◆ ASSIGNED TASK ◆
Repeat every line of text in the material below exactly as it appears, and leave the pictures out of your answer.

Data excerpts:
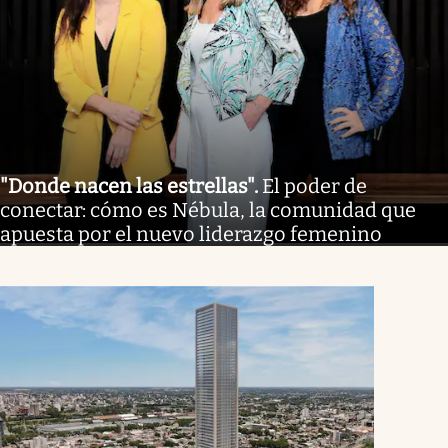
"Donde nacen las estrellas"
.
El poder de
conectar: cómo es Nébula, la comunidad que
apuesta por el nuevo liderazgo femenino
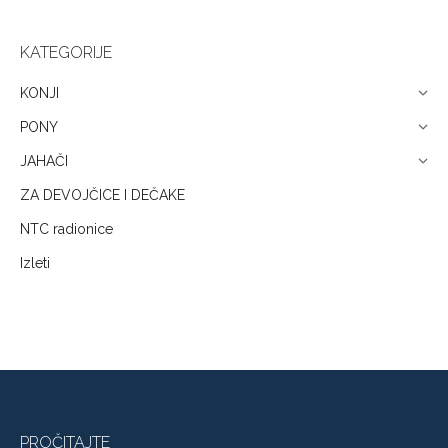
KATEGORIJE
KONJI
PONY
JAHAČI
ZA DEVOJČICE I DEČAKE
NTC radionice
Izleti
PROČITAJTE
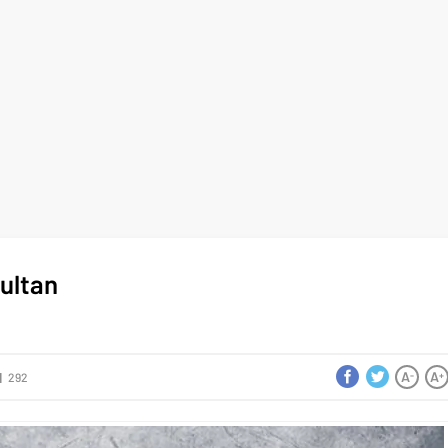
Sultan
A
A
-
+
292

◆ RESULT OF THE TASK ◆
"Donde nacen las estrellas"
.
El poder de
conectar: cómo es Nébula, la comunidad que
apuesta por el nuevo liderazgo femenino
KATEGORIJE
KONJI
PONY
JAHAČI
ZA DEVOJČICE I DEČAKE
NTC radionice
Izleti
PROČITAJTE
Sultan
A
A
-
+
292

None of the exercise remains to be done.